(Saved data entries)
>> start

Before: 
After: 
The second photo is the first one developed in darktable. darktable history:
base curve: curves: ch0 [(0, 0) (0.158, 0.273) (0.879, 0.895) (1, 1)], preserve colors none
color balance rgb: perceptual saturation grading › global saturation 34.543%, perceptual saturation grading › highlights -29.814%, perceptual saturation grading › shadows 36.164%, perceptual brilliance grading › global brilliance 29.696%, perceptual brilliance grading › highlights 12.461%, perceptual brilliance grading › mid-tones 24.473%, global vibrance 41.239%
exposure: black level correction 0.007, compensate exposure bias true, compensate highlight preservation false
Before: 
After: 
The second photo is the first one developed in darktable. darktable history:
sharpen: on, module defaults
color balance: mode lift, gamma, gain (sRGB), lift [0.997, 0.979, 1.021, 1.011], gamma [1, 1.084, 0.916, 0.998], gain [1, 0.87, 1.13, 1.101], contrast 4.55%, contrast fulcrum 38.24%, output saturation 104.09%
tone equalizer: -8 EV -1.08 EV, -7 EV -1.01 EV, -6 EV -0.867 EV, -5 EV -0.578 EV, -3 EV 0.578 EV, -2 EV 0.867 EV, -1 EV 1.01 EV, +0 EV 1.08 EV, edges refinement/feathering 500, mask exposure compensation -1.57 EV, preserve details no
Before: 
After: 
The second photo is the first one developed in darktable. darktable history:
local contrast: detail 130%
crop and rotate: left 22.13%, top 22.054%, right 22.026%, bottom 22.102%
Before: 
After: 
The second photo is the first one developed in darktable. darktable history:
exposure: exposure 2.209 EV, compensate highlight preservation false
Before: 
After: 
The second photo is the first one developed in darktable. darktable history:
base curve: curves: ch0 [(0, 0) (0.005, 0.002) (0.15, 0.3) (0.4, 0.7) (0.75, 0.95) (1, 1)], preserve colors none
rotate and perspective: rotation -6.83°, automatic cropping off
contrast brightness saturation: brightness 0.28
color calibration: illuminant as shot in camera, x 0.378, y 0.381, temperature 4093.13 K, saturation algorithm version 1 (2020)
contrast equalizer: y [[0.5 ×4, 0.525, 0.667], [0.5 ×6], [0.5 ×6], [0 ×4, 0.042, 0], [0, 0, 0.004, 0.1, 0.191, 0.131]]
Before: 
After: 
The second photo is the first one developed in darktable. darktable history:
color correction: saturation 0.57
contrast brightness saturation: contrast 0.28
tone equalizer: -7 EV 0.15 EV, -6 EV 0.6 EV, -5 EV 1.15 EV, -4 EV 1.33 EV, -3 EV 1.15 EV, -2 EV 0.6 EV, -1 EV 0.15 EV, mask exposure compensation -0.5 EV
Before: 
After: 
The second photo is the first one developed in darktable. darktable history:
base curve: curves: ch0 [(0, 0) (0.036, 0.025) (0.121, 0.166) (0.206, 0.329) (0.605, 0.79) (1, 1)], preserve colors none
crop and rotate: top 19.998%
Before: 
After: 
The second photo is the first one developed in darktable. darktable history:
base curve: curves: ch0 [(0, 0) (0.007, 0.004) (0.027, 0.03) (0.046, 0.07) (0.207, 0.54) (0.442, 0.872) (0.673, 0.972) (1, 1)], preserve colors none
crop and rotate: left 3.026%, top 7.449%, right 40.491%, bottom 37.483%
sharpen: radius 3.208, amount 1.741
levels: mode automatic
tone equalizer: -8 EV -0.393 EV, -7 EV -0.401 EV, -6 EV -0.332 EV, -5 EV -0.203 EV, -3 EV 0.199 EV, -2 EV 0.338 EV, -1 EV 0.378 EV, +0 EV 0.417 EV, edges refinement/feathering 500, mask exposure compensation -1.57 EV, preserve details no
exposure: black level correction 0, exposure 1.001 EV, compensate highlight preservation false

>> end

• _Requirements_
Quote word for word everything from the start of the items down to the line containing "contrast equalizer: y", including that line.

• _Result of this task_
Before: 
After: 
The second photo is the first one developed in darktable. darktable history:
base curve: curves: ch0 [(0, 0) (0.158, 0.273) (0.879, 0.895) (1, 1)], preserve colors none
color balance rgb: perceptual saturation grading › global saturation 34.543%, perceptual saturation grading › highlights -29.814%, perceptual saturation grading › shadows 36.164%, perceptual brilliance grading › global brilliance 29.696%, perceptual brilliance grading › highlights 12.461%, perceptual brilliance grading › mid-tones 24.473%, global vibrance 41.239%
exposure: black level correction 0.007, compensate exposure bias true, compensate highlight preservation false
Before: 
After: 
The second photo is the first one developed in darktable. darktable history:
sharpen: on, module defaults
color balance: mode lift, gamma, gain (sRGB), lift [0.997, 0.979, 1.021, 1.011], gamma [1, 1.084, 0.916, 0.998], gain [1, 0.87, 1.13, 1.101], contrast 4.55%, contrast fulcrum 38.24%, output saturation 104.09%
tone equalizer: -8 EV -1.08 EV, -7 EV -1.01 EV, -6 EV -0.867 EV, -5 EV -0.578 EV, -3 EV 0.578 EV, -2 EV 0.867 EV, -1 EV 1.01 EV, +0 EV 1.08 EV, edges refinement/feathering 500, mask exposure compensation -1.57 EV, preserve details no
Before: 
After: 
The second photo is the first one developed in darktable. darktable history:
local contrast: detail 130%
crop and rotate: left 22.13%, top 22.054%, right 22.026%, bottom 22.102%
Before: 
After: 
The second photo is the first one developed in darktable. darktable history:
exposure: exposure 2.209 EV, compensate highlight preservation false
Before: 
After: 
The second photo is the first one developed in darktable. darktable history:
base curve: curves: ch0 [(0, 0) (0.005, 0.002) (0.15, 0.3) (0.4, 0.7) (0.75, 0.95) (1, 1)], preserve colors none
rotate and perspective: rotation -6.83°, automatic cropping off
contrast brightness saturation: brightness 0.28
color calibration: illuminant as shot in camera, x 0.378, y 0.381, temperature 4093.13 K, saturation algorithm version 1 (2020)
contrast equalizer: y [[0.5 ×4, 0.525, 0.667], [0.5 ×6], [0.5 ×6], [0 ×4, 0.042, 0], [0, 0, 0.004, 0.1, 0.191, 0.131]]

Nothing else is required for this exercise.